Required action 1
Reproduce the S. aureus passage between "In general, MRSA" and "and snout) [13].", inclusive.
Required action 2
Name every country mentioned in the S. aureus passage.
Required action 3
Go on with the S. aureus passage from the point where it stops.

START Text excerpt

In general, MRSA contamination in meat is lower in Europe (3.2%) compared to other continents [26]. MRSA was detected in 5% of RTE food samples positive for S. aureus [16], a value higher than the 1.3% found in retail foods reported by Yang et al. [27]. The average incidence of S. aureus in retail meats, including pork in China was 35% [17], similar to pork products in Spain (33.6%), with a high rate of MRSA found in 21.8% of samples, mainly in meat products with skin (ears and snout) [13].
The S. aureus isolates from the processing facilities investigated presented, in general, a high diversity of genotypes by PFGE. A large diversity has already been reported for S. aureus from the environment and food [28] and clinical isolates [29]. In general, an association of pulsotypes (or clusters of pulsotypes) with the production plant was observed. For example, PT8C and PT9C with more than 90% similarity were isolated only in plant C.
MLST allowed the definition of eleven different sequence types (STs). As shown in Figure 2, the most abundant was ST30 (CC30) (32% of isolates), followed by ST12 (CC12) (24%). Most of the STs detected in our study have been previously characterized in pork products from other countries: ST398 (35%), ST1, ST30, ST45, ST15, and ST9 in Denmark [30], and ST1 was predominant in samples from pork meat in the US [31]. CC45 and CC1 predominated among MSSA isolates from pork meat samples [13]. On the other hand, MRSA ST398 is the major sequence type colonizing pigs in Europe [32] and predominated in pork meat samples in Spain [13]. In this present study, MRSA ST398 was not the dominant ST, but it comprised the majority in facility A. Different studies have found that S. aureus CC30 is predominant among human nasal carriers of the bacterium [33] and in cases of bacteremia in Denmark [30]. Although it has also been isolated from RTE food [4], it is not one of the major clonal complexes of porcine origin. We cannot rule out the human origin of these isolates.
The combination of PFGE and MLST revealed an association between PTs and CCs within processing plants. Thus, PT1 belonged to CC45 only in plant C, PT10 with CC15 in plant B, and PT12 with CC30 in plant B, among others. Taking together PFGE and MLST, we might ascertain that, in general, 1–3 clones are isolated at each plant, most of them shared between the environment and different types of products.
Regarding the presence of enterotoxin genes, in this present study, 55% of S. aureus isolates carried one or more SE genes. Higher percentages (66%) were reported from industry surfaces [21], different food products (69%) [34], and fermented pork sausages (60%) [35]. According to our results, SE genes were not detected in all ST398 and ST12 strains. SEA is the enterotoxin most frequently involved in SFP cases [11], while fewer cases are attributed to SEB, SEC, and SED. In our study, all the strains harboring classical SE genes (sea, seb, and sec) effectively produced the corresponding toxin (SEA, SEB, and SEC) as detected by the agglutination test. These data confirm the virulence of these strains. Among the classic enterotoxins, SEB and SEE have been associated with infectious strains of bovine origin, mainly ST188 [36,37]. Therefore a low occurrence of those toxins amongst our isolates was expected. In fact, only one ST1 SEB-producing isolate was characterized. Moreover, SED and SEE toxins or their genes were not detected.

END Text excerpt
START Data supplied

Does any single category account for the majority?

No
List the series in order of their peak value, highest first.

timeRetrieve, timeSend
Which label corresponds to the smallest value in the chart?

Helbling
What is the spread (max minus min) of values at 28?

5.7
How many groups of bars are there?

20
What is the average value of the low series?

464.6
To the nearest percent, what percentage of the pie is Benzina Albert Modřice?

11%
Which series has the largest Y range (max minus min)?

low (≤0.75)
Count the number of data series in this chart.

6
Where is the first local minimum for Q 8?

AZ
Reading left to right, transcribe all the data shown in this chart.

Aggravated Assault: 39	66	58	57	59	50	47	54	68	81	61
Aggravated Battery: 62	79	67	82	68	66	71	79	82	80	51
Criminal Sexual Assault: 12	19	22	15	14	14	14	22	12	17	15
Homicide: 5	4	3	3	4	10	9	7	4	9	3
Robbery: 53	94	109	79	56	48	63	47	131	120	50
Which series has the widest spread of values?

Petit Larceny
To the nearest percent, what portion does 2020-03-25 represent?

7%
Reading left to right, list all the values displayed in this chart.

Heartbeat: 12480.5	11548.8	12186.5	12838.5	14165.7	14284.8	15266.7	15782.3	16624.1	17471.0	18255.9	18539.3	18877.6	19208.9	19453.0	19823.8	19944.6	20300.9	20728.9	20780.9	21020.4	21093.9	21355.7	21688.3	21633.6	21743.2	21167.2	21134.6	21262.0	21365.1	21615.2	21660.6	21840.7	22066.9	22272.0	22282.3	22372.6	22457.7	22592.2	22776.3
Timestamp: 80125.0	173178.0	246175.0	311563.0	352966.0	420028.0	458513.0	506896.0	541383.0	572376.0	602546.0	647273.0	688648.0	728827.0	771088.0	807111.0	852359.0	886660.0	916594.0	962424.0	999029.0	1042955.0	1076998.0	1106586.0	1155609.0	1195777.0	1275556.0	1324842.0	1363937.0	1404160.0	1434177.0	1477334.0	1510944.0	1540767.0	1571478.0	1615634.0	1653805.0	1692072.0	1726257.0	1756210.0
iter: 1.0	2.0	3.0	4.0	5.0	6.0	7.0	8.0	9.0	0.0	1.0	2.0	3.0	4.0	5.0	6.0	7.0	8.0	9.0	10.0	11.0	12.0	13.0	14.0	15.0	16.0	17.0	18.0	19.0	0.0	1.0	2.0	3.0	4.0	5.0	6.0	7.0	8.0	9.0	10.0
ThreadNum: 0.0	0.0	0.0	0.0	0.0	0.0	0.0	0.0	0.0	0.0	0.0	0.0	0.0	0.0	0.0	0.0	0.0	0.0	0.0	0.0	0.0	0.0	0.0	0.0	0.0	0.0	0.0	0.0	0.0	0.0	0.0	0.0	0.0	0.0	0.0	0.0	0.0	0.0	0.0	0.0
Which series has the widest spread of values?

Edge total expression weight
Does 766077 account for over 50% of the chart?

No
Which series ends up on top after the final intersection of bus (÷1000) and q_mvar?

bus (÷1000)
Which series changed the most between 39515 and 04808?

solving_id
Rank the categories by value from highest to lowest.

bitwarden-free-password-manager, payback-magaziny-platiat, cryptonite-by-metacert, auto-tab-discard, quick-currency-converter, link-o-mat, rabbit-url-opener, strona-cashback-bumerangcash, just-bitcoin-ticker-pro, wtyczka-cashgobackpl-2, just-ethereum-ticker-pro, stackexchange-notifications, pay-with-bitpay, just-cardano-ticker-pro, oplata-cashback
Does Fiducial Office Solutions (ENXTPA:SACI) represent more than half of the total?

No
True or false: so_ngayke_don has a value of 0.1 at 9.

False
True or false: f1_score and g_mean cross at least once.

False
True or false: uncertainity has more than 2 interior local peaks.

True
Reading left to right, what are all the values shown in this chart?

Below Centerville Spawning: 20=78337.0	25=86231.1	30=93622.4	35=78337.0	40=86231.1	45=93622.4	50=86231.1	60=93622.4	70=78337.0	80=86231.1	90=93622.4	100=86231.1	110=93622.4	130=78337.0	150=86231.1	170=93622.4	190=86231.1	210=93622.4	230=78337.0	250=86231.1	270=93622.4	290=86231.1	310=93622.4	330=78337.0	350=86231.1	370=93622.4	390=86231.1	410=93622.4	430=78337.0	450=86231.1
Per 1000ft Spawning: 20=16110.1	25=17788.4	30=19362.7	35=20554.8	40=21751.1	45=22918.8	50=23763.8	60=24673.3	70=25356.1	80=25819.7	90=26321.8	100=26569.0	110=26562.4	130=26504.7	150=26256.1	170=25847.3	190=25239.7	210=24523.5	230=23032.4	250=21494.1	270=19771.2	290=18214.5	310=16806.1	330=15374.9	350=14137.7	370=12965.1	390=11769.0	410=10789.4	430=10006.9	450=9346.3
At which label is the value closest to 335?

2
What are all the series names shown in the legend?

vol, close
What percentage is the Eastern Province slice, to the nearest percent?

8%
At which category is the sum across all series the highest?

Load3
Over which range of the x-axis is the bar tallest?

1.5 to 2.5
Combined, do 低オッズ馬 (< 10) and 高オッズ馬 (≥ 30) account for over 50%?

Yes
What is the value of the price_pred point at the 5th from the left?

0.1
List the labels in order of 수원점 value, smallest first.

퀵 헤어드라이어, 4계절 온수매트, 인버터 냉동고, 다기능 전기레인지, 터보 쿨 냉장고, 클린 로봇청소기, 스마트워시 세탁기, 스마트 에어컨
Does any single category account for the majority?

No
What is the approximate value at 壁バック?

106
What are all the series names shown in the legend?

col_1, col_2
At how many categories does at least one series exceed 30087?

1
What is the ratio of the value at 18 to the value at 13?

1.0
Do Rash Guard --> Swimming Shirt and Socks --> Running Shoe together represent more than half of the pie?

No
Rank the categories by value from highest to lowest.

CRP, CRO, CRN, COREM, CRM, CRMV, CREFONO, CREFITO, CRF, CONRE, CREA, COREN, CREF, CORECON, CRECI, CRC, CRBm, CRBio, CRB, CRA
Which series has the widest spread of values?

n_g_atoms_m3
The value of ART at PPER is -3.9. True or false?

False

END Data supplied

Written reply 1
In general, MRSA contamination in meat is lower in Europe (3.2%) compared to other continents [26]. MRSA was detected in 5% of RTE food samples positive for S. aureus [16], a value higher than the 1.3% found in retail foods reported by Yang et al. [27]. The average incidence of S. aureus in retail meats, including pork in China was 35% [17], similar to pork products in Spain (33.6%), with a high rate of MRSA found in 21.8% of samples, mainly in meat products with skin (ears and snout) [13].

Written reply 2
China, Spain, Denmark, US

Written reply 3
The enterotoxin gene cluster egc (seg, sei, sem, sen, seo, seu/sew) was found in 37% of the isolates from CC30, CC45, and one ST9 isolate. This percentage is higher than previously reported from different sources, as 14.1% (food strains) [38] or 18.7% (RTE foods) [39]. However, higher percentages (50–70%) of egc in samples from healthy human carriers have been reported previously [40]. According to our results, the egc cluster was, in most cases, associated with the classical SE genes, sea or sec, as observed previously [41,42]. Genes from egc as sei or seg have been linked to outbreaks [41]. Moreover, Schwendimann et al. [4] demonstrated that 75% of egc-positive strains expressed SEG and 100% SEI, indicating that these egc enterotoxins are involved in SFP. Therefore, these isolates are potentially pathogenic. Dicks et al. [20] found an association between the egc type and clonal complexes of S. aureus. Thus, the OMIWNG variant was present in CC1, CC5, and CC22. In our study, this variant was found in ST9, which belongs to CC1. We also found the OMIWNG variant in ST45 (CC45), not described in the mentioned paper. The investigation of a higher number of strains worldwide could ascertain the relationship between egc variants and clonal complexes of S. aureus. Recombination between genes inside egc has been described (i.e., sel33 is a recombination between sew and sen) [20]. In addition, incomplete egc variants lacking any of the genes have been found. Thus, Song et al. [37] reported that 39.5% of egc strains lack seu. In another study, most of the isolates of swine-origin possessed an incomplete egc, lacking two of the genes [43]. Although our isolates possessed a complete egc, the absence of genes in egc regarding the pathogenicity of the strains needs to be further investigated.
Variations in the amino acid sequence of seo, sei, sem, sen, and seg might constitute new genes. For example, a variant of seu, first named seu2, is now considered sew.
The seh encoding SEH toxin was found in three (7.8%) CC1 isolates from three different industries. The seh gene seems to be restricted to CC1 isolates [29] and has been found in S. aureus from RTE foods [39,44]. SEH has been reported as the cause of SFP cases, highlighting the importance of detecting the seh gene in foodborne outbreaks.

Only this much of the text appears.